San Francisco treat: tulips in Golden Gate Park


I've always meant to make a spring pilgrimage to visit the Queen Wilhelmina Tulip Garden, in San Francisco's Golden Gate Park. Last week, I finally made the trek and I'm so glad I did. At the far west end of John F. Kennedy Drive and wedged into a corner of the city's big, oblong park, this little gem is pretty enough to be a park all by itself.

Laid out before a tall, Dutch-style windmill, this garden was named in 1962 for the late queen of the Netherlands (a fascinating, fiesty, and complex lady). The windmill once worked—it pumped irrigation water into a reservoir on Strawberry Hill, inside the park—but now serves mostly as a postcard-pretty backdrop for visitors snapping pix of the flowers (like me). But the real stars are the wide variety of tulips and other annuals (including Icelandic poppies). They were still at their peak when I snapped my pix, but go soon—the show is an ephemeral beauty, and can disappear with the next rainstorm.

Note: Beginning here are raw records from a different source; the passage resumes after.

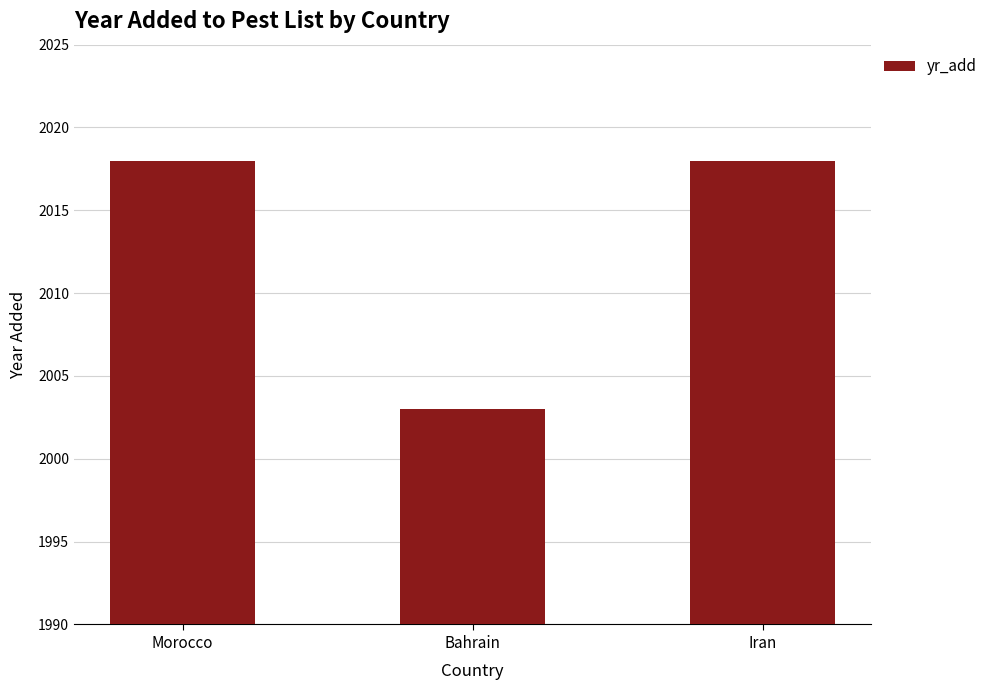

How many bars are there in total?

3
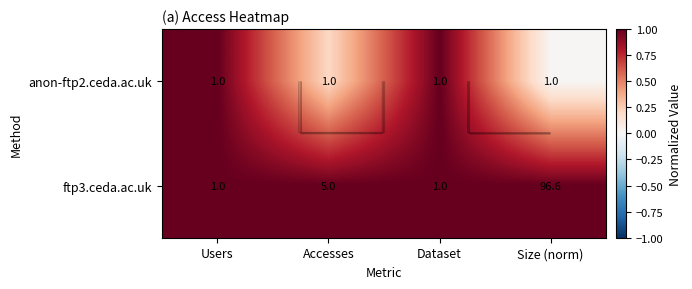

The ftp3.ceda.ac.uk series shows 0.6 at Accesses. True or false?

False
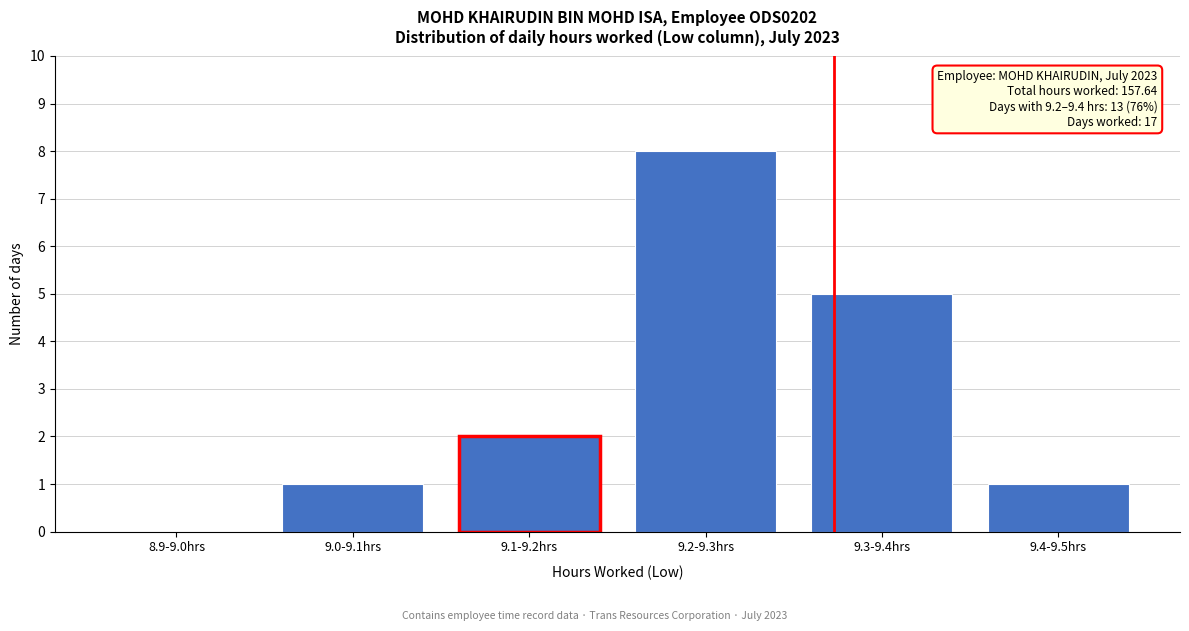

Reading left to right, transcribe all the data shown in this chart.

8.9-9.0hrs=0	9.0-9.1hrs=1	9.1-9.2hrs=2	9.2-9.3hrs=8	9.3-9.4hrs=5	9.4-9.5hrs=1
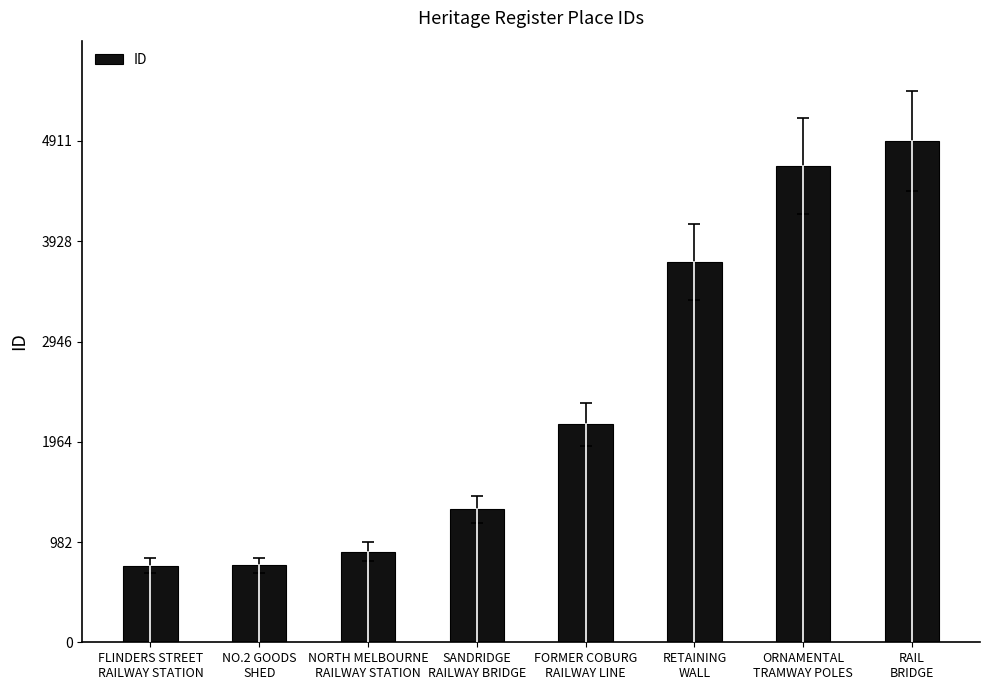

At which label is the value closest to 2831?

FORMER COBURG
RAILWAY LINE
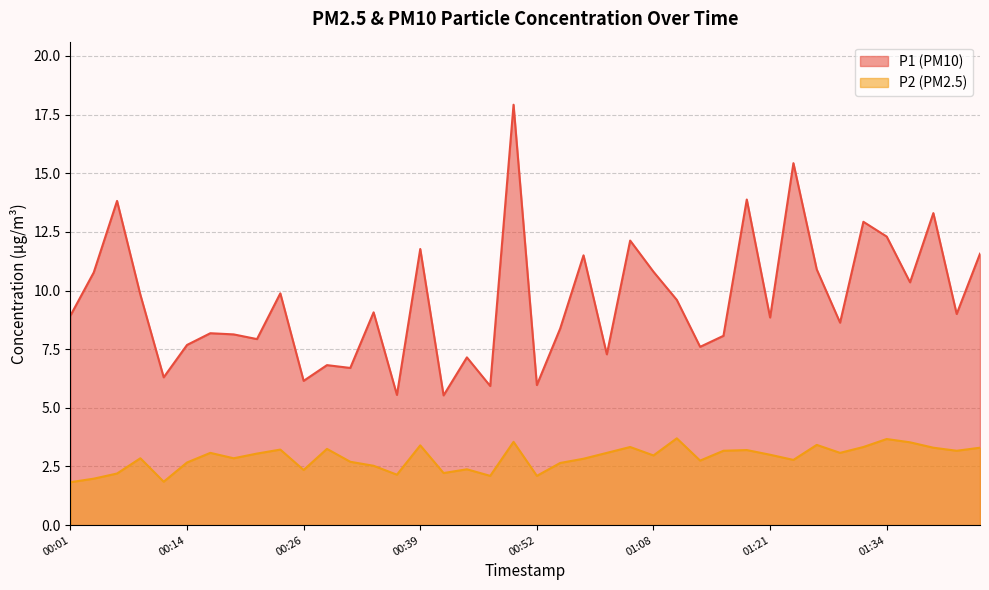

Reading right to left, transcribe all the data shown in this chart.

P1: 11.6	9.0	13.3	10.3	12.3	12.9	8.6	10.9	15.4	8.8	13.9	8.1	7.6	9.6	10.8	12.1	7.3	11.5	8.4	6.0	17.9	5.9	7.2	5.5	11.8	5.5	9.1	6.7	6.8	6.2	9.9	7.9	8.1	8.2	7.7	6.3	9.8	13.8	10.8	8.9
P2: 3.3	3.2	3.3	3.5	3.7	3.3	3.1	3.4	2.8	3.0	3.2	3.2	2.8	3.7	3.0	3.3	3.1	2.8	2.6	2.1	3.5	2.1	2.4	2.2	3.4	2.1	2.5	2.7	3.2	2.4	3.2	3.0	2.9	3.1	2.7	1.9	2.9	2.2	2.0	1.8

Details: In San Francisco's Golden Gate Park, the Queen Wilhelmina Tulip Garden is open, free, on John F. Kennedy Drive near the intersection with the Great Highway. Bring a picnic and make it a totally free day. Or, since you're out at that end of the park, pop into the Beach Chalet Brewery and Restaurant for a pint of their California Kind (amber) or Fleishhacker Stout handcrafted beers and a pile of garlic fries and wild Dungeness crab cakes. Yum.